Swiss Economy Minister Guy Parmelin said on November 22 that the United States is expected to lower the additional country specific tariff on Swiss imports from 39 percent to 15 percent, with implementation potentially as soon as early December subject to U.S. administrative steps. The announcement follows a preliminary agreement between the two governments and comes after a period in which elevated U.S. duties had weighed on several Swiss export sectors.

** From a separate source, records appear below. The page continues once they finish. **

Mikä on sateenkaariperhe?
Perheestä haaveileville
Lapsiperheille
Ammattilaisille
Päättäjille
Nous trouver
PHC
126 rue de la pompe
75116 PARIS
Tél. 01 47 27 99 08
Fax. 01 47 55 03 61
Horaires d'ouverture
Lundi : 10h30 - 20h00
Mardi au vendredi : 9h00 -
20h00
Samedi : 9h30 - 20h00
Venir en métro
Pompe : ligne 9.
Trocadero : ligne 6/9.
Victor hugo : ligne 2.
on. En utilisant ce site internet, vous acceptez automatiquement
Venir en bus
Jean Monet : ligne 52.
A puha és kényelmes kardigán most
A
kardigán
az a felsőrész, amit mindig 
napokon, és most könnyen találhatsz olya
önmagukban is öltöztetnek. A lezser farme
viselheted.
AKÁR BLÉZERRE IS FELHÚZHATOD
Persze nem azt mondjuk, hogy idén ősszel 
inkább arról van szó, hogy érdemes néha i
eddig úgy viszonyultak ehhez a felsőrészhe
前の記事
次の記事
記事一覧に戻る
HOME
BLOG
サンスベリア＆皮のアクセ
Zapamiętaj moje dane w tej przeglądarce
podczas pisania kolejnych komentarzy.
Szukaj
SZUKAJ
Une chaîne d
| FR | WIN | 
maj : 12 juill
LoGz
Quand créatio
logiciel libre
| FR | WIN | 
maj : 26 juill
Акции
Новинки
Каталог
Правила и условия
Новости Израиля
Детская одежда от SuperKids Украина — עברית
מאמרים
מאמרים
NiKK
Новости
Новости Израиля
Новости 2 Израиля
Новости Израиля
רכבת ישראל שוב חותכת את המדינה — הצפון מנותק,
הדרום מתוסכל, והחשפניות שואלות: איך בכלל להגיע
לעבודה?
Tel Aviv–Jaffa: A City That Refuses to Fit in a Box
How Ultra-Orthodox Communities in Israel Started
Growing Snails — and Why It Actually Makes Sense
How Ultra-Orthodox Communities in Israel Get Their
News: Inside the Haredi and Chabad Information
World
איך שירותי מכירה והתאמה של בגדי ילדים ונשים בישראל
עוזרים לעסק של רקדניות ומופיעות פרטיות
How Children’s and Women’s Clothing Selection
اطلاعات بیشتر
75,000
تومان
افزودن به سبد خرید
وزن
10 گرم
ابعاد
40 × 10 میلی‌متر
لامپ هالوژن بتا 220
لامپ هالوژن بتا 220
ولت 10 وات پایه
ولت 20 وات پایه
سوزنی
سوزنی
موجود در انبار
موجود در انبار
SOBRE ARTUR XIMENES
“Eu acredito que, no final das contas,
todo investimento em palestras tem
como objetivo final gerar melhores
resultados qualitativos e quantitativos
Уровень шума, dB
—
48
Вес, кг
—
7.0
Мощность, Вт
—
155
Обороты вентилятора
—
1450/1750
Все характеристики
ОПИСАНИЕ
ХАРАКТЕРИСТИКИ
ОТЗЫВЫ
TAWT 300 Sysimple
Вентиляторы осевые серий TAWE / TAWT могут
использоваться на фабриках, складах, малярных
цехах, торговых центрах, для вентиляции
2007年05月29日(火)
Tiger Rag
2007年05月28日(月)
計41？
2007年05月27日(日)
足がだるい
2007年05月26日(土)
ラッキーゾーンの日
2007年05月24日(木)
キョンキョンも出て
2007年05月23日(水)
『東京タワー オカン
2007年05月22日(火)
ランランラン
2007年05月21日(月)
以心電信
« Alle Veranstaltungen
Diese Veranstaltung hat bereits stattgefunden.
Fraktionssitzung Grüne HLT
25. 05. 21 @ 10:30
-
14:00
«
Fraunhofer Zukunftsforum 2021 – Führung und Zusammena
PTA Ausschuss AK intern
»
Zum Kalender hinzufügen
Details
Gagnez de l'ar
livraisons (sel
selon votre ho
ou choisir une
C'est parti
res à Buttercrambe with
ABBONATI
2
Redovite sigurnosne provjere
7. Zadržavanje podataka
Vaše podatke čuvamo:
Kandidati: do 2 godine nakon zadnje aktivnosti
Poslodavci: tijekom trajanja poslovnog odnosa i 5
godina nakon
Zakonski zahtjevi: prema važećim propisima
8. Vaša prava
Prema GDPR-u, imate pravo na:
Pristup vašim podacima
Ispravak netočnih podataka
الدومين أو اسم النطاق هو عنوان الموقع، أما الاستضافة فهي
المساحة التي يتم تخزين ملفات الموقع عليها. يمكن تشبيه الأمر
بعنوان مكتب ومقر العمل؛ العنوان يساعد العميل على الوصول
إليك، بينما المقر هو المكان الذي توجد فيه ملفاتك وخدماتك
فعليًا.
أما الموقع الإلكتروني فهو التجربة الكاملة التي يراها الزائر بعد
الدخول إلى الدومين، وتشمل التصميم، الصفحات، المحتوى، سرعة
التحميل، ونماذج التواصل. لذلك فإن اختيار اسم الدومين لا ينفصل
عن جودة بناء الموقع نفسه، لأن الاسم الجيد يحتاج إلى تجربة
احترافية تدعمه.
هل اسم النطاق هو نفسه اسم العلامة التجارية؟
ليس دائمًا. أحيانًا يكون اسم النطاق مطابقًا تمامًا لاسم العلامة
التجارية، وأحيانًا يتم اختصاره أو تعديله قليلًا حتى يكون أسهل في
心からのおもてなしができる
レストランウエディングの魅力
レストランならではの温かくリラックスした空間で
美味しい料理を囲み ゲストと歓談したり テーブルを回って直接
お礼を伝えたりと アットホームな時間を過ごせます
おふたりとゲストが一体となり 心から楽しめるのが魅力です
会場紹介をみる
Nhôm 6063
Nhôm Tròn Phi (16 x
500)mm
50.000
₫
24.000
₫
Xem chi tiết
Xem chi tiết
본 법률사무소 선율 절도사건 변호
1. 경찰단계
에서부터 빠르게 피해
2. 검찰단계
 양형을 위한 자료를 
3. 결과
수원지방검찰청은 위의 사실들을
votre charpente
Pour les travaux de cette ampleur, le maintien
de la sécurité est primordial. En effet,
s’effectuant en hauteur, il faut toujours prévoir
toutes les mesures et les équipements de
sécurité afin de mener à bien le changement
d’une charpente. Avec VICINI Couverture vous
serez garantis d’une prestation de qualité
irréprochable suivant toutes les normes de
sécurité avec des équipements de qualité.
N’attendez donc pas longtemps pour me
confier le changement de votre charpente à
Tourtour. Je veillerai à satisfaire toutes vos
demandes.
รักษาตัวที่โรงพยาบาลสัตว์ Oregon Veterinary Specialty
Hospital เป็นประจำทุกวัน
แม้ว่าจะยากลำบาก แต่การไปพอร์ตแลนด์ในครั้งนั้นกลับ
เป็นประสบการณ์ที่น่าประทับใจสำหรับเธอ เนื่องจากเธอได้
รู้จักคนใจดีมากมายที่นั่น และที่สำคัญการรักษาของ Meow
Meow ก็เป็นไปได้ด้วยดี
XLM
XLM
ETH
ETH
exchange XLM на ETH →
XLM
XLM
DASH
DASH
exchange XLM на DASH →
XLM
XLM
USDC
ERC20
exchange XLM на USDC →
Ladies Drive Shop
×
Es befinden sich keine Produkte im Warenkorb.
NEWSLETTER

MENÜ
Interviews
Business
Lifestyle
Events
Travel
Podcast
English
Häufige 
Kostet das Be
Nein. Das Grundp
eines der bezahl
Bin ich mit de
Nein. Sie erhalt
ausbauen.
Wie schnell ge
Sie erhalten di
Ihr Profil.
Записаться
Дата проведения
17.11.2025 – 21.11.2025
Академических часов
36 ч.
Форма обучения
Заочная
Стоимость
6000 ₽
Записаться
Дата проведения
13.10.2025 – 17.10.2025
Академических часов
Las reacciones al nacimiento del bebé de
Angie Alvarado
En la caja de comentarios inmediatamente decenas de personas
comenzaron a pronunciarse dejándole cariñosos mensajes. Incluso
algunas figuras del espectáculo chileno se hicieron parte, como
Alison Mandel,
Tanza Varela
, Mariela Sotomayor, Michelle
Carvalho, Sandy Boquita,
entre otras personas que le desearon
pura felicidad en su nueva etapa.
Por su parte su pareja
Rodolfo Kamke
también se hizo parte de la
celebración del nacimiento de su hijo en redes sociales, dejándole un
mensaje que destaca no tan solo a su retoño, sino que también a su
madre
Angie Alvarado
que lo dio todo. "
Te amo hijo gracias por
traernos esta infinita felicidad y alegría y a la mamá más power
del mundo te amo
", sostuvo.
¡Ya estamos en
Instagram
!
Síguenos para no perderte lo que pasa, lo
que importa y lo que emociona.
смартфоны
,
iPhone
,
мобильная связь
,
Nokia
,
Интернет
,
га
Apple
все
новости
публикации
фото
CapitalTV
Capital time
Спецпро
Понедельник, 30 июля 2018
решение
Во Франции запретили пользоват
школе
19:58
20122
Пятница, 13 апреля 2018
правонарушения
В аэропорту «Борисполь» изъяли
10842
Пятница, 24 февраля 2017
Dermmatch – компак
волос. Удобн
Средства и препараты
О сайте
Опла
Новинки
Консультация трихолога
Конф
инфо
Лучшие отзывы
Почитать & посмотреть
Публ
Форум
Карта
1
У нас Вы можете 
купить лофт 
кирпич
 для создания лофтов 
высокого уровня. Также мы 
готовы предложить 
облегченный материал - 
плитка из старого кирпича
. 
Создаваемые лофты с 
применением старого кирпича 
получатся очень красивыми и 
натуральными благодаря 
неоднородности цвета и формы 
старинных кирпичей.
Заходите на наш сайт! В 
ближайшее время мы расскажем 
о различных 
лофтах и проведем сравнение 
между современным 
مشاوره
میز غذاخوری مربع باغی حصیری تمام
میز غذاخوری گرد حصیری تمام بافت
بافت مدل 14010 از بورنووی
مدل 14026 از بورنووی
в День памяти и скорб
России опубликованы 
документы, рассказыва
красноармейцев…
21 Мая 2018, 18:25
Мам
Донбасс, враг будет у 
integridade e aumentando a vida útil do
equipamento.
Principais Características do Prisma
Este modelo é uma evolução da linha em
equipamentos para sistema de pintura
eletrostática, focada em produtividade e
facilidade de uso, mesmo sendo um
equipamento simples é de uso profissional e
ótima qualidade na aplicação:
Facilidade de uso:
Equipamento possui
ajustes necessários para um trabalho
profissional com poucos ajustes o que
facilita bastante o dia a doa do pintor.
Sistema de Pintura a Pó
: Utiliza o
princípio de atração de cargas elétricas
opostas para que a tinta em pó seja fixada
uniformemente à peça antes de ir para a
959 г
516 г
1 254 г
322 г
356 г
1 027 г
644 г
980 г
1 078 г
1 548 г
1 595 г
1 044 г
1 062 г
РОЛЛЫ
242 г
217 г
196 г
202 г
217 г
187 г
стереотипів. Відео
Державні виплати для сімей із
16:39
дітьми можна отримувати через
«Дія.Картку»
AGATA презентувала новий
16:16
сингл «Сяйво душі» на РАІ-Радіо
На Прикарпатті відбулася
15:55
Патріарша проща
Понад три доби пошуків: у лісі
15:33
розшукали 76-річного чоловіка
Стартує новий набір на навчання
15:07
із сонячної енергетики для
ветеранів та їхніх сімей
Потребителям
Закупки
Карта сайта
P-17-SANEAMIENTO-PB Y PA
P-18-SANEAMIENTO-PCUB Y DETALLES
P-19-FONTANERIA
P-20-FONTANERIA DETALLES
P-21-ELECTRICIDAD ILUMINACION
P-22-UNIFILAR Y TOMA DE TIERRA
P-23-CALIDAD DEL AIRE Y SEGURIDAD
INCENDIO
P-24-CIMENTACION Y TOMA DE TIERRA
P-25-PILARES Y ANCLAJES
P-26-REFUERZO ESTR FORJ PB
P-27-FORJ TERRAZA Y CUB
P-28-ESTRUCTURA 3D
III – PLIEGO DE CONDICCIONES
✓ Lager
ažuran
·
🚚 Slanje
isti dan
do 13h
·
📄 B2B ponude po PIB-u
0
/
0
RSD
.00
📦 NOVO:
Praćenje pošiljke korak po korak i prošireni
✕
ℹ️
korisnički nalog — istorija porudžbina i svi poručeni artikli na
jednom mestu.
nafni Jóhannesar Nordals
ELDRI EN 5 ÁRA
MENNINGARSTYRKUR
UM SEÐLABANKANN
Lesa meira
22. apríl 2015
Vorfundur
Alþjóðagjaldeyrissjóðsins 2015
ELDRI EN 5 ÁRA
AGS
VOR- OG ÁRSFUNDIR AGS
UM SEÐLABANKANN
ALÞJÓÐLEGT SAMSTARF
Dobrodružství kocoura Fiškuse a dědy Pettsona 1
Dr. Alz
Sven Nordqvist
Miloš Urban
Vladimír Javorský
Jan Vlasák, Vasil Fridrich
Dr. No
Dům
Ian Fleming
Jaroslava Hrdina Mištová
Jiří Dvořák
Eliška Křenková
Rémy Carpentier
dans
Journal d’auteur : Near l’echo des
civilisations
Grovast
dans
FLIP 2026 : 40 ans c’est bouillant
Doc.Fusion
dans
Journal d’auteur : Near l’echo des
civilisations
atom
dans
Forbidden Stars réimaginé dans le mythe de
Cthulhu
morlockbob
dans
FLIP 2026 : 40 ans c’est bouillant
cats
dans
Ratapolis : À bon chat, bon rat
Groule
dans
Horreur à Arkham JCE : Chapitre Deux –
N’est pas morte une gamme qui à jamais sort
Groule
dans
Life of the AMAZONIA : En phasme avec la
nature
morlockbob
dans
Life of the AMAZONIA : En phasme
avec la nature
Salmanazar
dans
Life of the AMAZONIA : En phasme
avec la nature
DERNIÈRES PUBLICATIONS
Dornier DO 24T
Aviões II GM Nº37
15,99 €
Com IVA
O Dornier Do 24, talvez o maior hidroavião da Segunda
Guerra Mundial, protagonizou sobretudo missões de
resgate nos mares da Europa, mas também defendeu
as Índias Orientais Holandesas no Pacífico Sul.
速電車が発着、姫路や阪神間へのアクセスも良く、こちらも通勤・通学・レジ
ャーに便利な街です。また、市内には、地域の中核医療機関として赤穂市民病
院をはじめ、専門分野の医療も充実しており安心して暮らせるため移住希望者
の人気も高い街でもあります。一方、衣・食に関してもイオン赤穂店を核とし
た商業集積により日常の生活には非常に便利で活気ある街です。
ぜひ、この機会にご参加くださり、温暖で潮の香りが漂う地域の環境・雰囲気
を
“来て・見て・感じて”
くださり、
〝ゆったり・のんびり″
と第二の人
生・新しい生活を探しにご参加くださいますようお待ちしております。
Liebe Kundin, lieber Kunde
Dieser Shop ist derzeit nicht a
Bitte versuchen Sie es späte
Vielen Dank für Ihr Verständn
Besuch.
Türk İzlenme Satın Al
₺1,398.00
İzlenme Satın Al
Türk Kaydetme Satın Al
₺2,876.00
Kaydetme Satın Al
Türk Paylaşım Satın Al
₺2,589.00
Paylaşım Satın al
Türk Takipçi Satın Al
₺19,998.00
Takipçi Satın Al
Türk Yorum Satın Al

The proposed reduction would cut the tariff rate by 24 percentage points, a decline of roughly 62 percent in the applied surcharge. For exporters of high value Swiss goods such as watches, precision machinery and pharmaceuticals this could materially reduce border costs and restore price competitiveness in the U.S. market relative to European suppliers who have faced lower or zero additional levies. Swiss officials said detailed negotiations will continue and that Bern will seek further exemptions where possible.
The Trump era escalation that raised the tariff to 39 percent significantly disrupted export patterns and supply chains. While Swiss trade flows rebounded in some areas, the higher duties inflated landed costs for U.S. buyers and forced some Swiss firms to adjust pricing, sourcing or market strategies. Restoring a lower tariff would ease those pressures and could prompt near term adjustments in orders, inventories and pricing as firms and buyers reassess margins and distribution plans.
Implementation hinges on administrative action in Washington including tariff schedules and customs procedures. Even if the 15 percent rate takes effect in early December, further negotiation will determine the scope of exemptions, product classifications and how longstanding disputes are resolved. Aligning U.S. treatment of Swiss imports with that accorded to the European Union and other partners would reduce a source of policy uncertainty that has shadowed transatlantic commercial relations since the tariff escalation.
Market implications extend beyond immediate price effects. Lower border costs can support export volumes and revenues for Swiss firms with significant U.S. exposure, while dampening passthrough into consumer prices in the United States for affected goods. For Swiss economic policymakers, the development reduces downside risk to export driven growth and may relieve pressure on sectors that have been lobbying for relief. For Washington, the move could be presented as a recalibration of a policy that had provoked complaints from close allies.
Longer term, the episode underscores the fragility of trade policy and the value for exporters of a stable, rules based environment. Firms may still reassess supply chains to mitigate future political risk, but a rapid reduction to 15 percent would be a meaningful near term restoration of access to the U.S. market for Swiss producers of watches, machinery and pharmaceuticals.